Recently restored my 82 Virago which has ~80,000 miles. Have been around states 3 times. Ever since new, to start cold I would only have to engage choke lever all the way and give no turns on the throttle grip. Started all the time with no trouble. If I did turn the handle it would flood out. Fast forward to today: Recently restored, new battery, new starter, great compression. My problem is that I can't find the "sweet spot" on the choke lever. Sometimes it will start immediately…other times I will have to slowly move the chock lever while cranking and eventually it will fire. However sometimes it will not. I think I am flooding it so I have to wait. Cleaning the spark plugs and blowing out the cylinders has helped a couple of times, but there have been times when that doesn't work. I just have to wait and eventually it will crank,,,sometimes immediately; others times a struggle. The back cylinder seems to be firing better than the front since it doesn't have the carbon buildup the front plug has. Do you think it is because the carbs are not synced correctly or the firing is not hot enough. It runs very smoothly when it does crank, however I must find the running "Sweet spot" on the choke lever. It needs to be open about 1/2 way instead of closing the choke lever complete. However it runs so smoothly. When I stop sometimes it cranks immediately…other times it is a hit and miss.
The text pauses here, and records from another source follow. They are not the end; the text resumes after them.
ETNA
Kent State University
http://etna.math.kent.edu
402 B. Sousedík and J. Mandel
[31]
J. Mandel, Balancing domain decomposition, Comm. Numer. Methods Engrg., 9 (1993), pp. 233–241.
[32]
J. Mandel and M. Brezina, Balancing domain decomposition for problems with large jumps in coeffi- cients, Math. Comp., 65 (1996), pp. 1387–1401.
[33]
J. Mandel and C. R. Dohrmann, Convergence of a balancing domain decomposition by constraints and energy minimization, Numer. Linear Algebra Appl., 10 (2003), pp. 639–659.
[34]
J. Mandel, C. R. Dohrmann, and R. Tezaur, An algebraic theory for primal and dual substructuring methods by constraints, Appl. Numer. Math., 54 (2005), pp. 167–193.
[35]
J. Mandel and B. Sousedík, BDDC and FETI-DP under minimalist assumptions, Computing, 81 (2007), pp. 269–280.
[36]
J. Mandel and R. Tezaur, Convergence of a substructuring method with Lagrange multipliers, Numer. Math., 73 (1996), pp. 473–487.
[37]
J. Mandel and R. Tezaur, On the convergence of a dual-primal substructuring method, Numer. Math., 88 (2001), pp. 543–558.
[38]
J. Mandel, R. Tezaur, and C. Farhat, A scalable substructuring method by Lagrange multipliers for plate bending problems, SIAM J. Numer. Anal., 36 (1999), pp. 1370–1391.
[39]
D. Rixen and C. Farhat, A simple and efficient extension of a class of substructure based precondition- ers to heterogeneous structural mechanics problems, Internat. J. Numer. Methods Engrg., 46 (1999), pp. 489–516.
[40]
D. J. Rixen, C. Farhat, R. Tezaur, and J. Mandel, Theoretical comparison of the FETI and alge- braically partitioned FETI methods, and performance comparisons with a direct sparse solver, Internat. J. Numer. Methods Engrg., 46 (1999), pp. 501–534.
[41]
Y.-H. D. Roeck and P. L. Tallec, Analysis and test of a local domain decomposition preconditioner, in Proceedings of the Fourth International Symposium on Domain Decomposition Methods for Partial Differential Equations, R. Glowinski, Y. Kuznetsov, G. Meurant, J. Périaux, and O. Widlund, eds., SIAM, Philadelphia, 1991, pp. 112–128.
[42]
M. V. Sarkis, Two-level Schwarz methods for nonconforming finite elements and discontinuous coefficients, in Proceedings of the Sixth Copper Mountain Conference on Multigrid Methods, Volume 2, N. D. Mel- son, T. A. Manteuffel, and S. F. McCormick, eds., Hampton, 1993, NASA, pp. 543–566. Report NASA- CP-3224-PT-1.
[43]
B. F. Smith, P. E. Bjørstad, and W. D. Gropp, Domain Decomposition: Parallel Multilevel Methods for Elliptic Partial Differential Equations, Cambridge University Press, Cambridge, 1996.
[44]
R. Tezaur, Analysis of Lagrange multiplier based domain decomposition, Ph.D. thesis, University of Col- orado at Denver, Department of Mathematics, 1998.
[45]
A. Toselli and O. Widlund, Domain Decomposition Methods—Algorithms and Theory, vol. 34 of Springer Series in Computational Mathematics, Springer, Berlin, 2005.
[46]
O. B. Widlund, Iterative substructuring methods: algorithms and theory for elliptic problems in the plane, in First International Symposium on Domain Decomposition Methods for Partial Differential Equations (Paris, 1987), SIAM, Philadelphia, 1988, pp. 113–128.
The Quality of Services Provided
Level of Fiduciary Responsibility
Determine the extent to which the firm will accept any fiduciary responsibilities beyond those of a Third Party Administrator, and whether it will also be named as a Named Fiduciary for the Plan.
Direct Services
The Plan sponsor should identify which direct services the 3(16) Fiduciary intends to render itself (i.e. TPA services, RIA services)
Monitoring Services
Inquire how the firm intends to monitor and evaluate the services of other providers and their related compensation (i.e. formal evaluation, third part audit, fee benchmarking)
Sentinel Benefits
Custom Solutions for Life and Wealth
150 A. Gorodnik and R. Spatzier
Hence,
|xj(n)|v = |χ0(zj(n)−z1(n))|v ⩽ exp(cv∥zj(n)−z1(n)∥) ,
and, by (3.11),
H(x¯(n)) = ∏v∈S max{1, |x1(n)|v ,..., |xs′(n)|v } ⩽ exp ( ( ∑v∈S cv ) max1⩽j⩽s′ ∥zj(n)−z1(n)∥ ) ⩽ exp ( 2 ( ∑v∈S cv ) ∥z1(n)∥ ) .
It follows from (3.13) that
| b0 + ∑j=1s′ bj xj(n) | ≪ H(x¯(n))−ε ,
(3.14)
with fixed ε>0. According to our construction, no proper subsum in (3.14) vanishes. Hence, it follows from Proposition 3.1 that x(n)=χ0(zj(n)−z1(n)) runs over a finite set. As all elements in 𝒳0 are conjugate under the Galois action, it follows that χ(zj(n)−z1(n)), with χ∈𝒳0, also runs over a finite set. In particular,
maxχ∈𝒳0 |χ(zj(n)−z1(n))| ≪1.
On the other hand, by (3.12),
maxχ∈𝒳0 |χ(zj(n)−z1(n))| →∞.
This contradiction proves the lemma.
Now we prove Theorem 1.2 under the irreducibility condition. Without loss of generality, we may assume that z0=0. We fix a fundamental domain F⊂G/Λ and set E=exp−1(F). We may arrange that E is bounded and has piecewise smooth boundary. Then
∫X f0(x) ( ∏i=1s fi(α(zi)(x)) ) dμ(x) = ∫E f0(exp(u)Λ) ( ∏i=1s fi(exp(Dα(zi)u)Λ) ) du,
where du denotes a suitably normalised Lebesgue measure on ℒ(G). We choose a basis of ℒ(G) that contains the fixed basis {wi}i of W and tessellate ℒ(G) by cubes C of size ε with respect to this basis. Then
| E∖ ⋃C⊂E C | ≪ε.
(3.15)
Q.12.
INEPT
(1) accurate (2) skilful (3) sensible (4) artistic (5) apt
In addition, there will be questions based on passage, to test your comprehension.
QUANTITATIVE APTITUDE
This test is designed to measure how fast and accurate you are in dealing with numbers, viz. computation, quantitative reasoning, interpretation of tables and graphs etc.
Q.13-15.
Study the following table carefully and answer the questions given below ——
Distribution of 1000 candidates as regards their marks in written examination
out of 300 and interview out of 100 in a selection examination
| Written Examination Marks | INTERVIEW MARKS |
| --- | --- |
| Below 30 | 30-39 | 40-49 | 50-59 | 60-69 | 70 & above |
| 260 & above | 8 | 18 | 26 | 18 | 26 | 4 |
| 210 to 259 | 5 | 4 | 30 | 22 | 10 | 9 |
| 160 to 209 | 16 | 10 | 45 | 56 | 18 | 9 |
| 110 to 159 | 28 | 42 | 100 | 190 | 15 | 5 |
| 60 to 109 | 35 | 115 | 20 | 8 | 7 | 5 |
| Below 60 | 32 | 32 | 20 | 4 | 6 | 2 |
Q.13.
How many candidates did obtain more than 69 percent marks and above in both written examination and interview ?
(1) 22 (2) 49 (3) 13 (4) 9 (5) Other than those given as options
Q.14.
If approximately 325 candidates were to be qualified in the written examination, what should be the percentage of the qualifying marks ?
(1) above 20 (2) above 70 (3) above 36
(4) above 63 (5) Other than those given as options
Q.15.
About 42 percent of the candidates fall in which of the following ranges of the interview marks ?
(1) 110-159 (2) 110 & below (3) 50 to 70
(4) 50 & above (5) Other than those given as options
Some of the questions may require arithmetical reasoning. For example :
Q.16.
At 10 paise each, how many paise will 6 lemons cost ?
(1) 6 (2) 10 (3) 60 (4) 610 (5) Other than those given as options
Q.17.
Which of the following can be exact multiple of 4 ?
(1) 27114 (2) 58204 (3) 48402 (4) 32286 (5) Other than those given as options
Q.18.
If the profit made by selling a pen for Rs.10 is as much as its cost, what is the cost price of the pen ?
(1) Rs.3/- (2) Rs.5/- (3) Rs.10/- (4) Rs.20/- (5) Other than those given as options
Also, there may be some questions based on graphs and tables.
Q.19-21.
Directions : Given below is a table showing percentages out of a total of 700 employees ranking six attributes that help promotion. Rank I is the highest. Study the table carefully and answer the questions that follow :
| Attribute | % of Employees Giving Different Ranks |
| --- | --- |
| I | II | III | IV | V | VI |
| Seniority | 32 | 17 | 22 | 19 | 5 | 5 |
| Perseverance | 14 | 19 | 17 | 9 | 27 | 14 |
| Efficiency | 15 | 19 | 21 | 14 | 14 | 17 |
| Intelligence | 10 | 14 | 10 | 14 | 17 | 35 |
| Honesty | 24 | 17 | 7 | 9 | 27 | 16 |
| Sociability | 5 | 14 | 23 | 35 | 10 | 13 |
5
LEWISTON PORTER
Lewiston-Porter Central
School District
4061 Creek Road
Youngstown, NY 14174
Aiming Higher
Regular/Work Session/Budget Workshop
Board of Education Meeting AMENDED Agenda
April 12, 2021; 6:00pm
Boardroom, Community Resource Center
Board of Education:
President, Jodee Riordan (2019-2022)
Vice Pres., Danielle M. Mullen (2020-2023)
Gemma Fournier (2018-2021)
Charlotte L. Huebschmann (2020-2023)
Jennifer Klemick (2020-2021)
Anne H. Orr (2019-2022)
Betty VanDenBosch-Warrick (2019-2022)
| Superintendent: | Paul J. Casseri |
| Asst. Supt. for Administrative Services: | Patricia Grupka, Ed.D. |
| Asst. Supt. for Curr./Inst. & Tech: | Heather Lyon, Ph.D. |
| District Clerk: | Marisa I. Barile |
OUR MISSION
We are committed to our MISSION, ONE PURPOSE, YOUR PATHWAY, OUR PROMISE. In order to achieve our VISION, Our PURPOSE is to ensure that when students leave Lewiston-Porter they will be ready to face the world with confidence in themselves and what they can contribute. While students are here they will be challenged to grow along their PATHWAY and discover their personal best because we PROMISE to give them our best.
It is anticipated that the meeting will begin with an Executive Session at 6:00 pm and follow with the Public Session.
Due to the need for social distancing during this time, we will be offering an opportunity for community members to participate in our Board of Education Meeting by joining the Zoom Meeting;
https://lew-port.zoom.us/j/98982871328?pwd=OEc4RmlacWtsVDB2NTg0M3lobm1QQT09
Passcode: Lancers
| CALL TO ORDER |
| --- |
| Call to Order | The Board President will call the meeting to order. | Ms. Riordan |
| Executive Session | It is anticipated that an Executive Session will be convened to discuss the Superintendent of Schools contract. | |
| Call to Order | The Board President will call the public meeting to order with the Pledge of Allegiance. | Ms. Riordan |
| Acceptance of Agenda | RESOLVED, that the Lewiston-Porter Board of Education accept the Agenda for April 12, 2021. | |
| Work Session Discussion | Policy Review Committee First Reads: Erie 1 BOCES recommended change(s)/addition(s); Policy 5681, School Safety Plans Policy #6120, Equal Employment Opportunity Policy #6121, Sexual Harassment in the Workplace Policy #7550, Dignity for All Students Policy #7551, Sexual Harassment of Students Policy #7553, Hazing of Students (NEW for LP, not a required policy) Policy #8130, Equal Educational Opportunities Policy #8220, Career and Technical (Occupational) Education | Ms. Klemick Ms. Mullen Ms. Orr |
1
Thanks so much for your future comments.

  • Are you using the same gasoline today that you used in 1982? The gasoline mix is different? Go figure. Why again are you expecting the exact same choke settings when fuel formulations have changed?
    – zipzit
    May 25, 2020 at 1:58
  • What a stupid comment zip zit. Would you believe gasoline refined in 2020 will burn in a 1920 T-model Ford.
    – user57683
    May 25, 2020 at 21:10

1 Answer 1


I would recommend adjusting the pilot screws in both the front and rear carbs. To do this, get the bike warmed up, then turn a pilot screw in under the bike starts running rough, and turn that same pilot screw out until the bike starts running rough. Set the screw in between those two points. Repeat the process with the other carb.

For what it's worth, my 86 Virago 700 seems to prefer the throttle to be held open over using the choke.